Stored items
----------------------------------------
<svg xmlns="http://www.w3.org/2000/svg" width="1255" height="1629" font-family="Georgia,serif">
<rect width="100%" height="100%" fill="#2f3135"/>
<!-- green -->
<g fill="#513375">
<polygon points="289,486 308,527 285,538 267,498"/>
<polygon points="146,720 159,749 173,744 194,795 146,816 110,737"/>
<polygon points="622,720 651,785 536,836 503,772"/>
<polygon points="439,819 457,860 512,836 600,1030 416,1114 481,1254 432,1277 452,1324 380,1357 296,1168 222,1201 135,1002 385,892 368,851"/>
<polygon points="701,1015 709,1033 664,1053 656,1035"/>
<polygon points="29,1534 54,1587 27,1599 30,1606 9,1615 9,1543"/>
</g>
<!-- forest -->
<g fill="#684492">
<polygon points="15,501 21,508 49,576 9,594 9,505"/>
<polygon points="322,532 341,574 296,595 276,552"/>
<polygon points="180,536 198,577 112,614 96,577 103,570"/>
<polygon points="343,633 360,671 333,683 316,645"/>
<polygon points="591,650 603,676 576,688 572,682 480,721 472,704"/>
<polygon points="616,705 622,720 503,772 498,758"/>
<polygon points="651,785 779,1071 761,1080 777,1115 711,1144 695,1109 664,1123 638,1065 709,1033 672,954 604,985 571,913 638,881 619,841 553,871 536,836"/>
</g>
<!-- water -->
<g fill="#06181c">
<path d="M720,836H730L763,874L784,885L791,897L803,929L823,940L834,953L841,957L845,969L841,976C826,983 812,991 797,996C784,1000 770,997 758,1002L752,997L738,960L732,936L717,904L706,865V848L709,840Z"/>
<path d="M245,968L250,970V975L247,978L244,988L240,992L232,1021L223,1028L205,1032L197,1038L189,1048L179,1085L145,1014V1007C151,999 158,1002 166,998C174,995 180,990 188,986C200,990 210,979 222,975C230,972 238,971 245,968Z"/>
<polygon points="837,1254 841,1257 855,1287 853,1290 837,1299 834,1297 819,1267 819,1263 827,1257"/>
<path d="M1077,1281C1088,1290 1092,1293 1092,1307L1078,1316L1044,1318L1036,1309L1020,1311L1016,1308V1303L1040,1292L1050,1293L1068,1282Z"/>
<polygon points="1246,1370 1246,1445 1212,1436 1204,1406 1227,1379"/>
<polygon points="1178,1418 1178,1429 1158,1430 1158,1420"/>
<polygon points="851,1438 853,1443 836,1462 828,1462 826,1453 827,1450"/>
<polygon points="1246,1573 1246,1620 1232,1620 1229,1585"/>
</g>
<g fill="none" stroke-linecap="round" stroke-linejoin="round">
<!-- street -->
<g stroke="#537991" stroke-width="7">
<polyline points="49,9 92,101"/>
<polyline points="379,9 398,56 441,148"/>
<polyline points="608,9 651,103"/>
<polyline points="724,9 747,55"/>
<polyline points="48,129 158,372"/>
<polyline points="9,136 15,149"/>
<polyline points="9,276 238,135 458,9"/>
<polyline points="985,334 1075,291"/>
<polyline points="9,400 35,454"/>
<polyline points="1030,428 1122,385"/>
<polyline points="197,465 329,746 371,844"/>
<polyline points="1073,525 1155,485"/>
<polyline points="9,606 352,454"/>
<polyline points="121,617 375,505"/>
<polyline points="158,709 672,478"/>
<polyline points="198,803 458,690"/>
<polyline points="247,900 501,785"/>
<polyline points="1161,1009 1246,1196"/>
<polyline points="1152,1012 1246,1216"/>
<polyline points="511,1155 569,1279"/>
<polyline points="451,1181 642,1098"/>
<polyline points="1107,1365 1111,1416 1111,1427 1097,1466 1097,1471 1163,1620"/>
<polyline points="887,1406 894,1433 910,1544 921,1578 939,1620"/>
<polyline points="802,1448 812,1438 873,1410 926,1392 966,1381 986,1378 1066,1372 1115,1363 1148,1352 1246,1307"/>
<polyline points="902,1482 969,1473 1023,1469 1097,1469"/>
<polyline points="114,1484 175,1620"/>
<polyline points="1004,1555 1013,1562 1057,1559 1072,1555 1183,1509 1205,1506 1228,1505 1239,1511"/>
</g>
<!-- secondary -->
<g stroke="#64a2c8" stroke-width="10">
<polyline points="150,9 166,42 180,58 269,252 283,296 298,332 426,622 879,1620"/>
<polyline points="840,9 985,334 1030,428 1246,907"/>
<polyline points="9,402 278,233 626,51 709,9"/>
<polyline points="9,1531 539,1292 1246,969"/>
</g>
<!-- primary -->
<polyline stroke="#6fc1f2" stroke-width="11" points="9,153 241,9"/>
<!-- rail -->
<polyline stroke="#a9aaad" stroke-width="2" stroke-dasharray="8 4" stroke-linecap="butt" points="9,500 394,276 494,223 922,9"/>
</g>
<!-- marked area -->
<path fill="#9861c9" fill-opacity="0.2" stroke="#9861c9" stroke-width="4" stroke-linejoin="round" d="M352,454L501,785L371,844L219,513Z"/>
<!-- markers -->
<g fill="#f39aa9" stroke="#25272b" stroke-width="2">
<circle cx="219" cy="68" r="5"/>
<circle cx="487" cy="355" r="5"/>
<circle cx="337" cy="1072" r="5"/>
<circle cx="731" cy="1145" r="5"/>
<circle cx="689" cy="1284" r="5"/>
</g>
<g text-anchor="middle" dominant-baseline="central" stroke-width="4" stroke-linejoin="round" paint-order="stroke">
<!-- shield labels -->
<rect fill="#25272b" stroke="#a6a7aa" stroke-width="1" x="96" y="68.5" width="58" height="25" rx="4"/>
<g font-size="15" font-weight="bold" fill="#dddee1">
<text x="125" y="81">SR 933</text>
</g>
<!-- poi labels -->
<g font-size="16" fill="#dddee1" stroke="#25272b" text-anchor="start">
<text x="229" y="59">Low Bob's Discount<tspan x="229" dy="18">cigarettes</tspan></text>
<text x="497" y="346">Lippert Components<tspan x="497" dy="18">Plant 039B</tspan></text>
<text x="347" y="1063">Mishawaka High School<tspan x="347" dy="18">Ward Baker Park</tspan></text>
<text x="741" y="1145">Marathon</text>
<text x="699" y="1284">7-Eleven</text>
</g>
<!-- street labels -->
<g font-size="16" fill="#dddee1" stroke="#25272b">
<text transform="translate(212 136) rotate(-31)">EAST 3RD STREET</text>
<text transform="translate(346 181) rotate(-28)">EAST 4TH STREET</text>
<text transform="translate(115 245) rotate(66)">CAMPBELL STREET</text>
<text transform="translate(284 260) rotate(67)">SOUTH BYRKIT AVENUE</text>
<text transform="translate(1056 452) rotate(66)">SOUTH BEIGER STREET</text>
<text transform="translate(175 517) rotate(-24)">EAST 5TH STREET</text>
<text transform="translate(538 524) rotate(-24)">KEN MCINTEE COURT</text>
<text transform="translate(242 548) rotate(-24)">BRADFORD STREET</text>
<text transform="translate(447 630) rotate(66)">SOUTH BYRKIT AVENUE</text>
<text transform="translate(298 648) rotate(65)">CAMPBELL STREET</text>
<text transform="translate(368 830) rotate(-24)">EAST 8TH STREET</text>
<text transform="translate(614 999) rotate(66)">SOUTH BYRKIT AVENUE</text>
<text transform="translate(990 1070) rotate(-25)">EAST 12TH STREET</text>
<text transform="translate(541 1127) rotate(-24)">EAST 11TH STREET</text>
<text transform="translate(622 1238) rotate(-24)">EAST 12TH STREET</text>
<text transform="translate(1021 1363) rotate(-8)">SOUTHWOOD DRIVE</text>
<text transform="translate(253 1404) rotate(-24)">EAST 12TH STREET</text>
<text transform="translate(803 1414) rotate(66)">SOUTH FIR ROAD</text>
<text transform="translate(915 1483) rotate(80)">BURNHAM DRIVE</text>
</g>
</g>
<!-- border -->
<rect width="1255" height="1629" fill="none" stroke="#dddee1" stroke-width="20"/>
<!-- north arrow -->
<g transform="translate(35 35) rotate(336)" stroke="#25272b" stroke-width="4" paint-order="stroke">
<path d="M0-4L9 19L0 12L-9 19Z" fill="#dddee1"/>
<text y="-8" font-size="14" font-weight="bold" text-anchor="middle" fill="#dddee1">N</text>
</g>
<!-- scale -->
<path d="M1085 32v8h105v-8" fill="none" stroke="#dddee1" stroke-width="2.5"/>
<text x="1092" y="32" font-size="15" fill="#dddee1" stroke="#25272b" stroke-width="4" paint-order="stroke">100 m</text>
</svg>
----------------------------------------
Of the lines above, extract only those from the line with "<!-- shield labels -->" to the line with "<!-- north arrow -->", both included, exactly as written.

<!-- shield labels -->
<rect fill="#25272b" stroke="#a6a7aa" stroke-width="1" x="96" y="68.5" width="58" height="25" rx="4"/>
<g font-size="15" font-weight="bold" fill="#dddee1">
<text x="125" y="81">SR 933</text>
</g>
<!-- poi labels -->
<g font-size="16" fill="#dddee1" stroke="#25272b" text-anchor="start">
<text x="229" y="59">Low Bob's Discount<tspan x="229" dy="18">cigarettes</tspan></text>
<text x="497" y="346">Lippert Components<tspan x="497" dy="18">Plant 039B</tspan></text>
<text x="347" y="1063">Mishawaka High School<tspan x="347" dy="18">Ward Baker Park</tspan></text>
<text x="741" y="1145">Marathon</text>
<text x="699" y="1284">7-Eleven</text>
</g>
<!-- street labels -->
<g font-size="16" fill="#dddee1" stroke="#25272b">
<text transform="translate(212 136) rotate(-31)">EAST 3RD STREET</text>
<text transform="translate(346 181) rotate(-28)">EAST 4TH STREET</text>
<text transform="translate(115 245) rotate(66)">CAMPBELL STREET</text>
<text transform="translate(284 260) rotate(67)">SOUTH BYRKIT AVENUE</text>
<text transform="translate(1056 452) rotate(66)">SOUTH BEIGER STREET</text>
<text transform="translate(175 517) rotate(-24)">EAST 5TH STREET</text>
<text transform="translate(538 524) rotate(-24)">KEN MCINTEE COURT</text>
<text transform="translate(242 548) rotate(-24)">BRADFORD STREET</text>
<text transform="translate(447 630) rotate(66)">SOUTH BYRKIT AVENUE</text>
<text transform="translate(298 648) rotate(65)">CAMPBELL STREET</text>
<text transform="translate(368 830) rotate(-24)">EAST 8TH STREET</text>
<text transform="translate(614 999) rotate(66)">SOUTH BYRKIT AVENUE</text>
<text transform="translate(990 1070) rotate(-25)">EAST 12TH STREET</text>
<text transform="translate(541 1127) rotate(-24)">EAST 11TH STREET</text>
<text transform="translate(622 1238) rotate(-24)">EAST 12TH STREET</text>
<text transform="translate(1021 1363) rotate(-8)">SOUTHWOOD DRIVE</text>
<text transform="translate(253 1404) rotate(-24)">EAST 12TH STREET</text>
<text transform="translate(803 1414) rotate(66)">SOUTH FIR ROAD</text>
<text transform="translate(915 1483) rotate(80)">BURNHAM DRIVE</text>
</g>
</g>
<!-- border -->
<rect width="1255" height="1629" fill="none" stroke="#dddee1" stroke-width="20"/>
<!-- north arrow -->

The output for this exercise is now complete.